Les touristes étrangers ont tendance à privilégier des sites et des régions bien connus : Pattaya, Hua Hin, Koh Samui, Pukhet, certaines îles de la mer d’Andaman, la rivière Kwaï, ou encore les villes historiques d’Ayuthaya, de Sukhothaï, de Chiang Mai, de Chiang Rai et du Triangle d’Or. Or, la Thaïlande regorge de coins idylliques ou sauvages encore largement ignorés du reste du monde. Les Thaïs fréquentent évidemment une multitude de ces lieux leur permettant de se retrouver au cœur d’une nature sauvage ou de sites naturels encore ignorés du surtourisme existant.

C’est le cas de la province de Chanthaburi, d’ailleurs fort connue dans le pays pour la culture du durian, considéré comme le “roi des fruits”, ou du ramboutan, ce délicieux petit fruit rouge chevelu. “Rambut” est un terme malais désignant justement le cheveu !

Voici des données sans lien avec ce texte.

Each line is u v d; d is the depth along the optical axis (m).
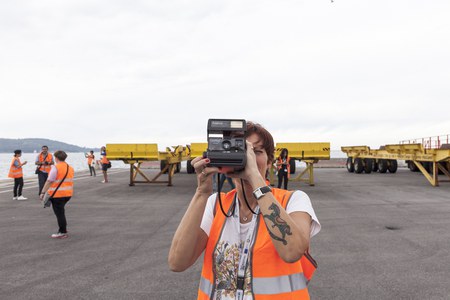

À quelques kilomètres de Chanthaburi, la plage de Chao Lao est très prisée des Bangkokois ! Elle offre d’ailleurs une excellente infrastructure hôtelière et une cuisine tournée vers la mer, où crabes et langoustes, font partie des mets locaux recherchés.

Quant à l’arrière-pays, il regorge littéralement de séjours chez l’habitant très fréquentés par la population urbaine du pays. Entre le littoral et les rizières, on peut également évoquer l’existence de safaris aquatiques à bord de radeaux de bambous, sur une rivière où niche une importante colonie d’éperviers noirs attirant le week-end un flot continu de visiteurs locaux, une attraction totalement inconnue des touristes étrangers !

La région de Chanthaburi est donc encore une région fort originale, peu connue du grand tourisme. Elle constitue une étape routière originale pour ceux qui décident de partir explorer la côte  orientale du pays jusqu’aux îles de Koh Chang et de Koh Kood, à la frontière maritime du Cambodge.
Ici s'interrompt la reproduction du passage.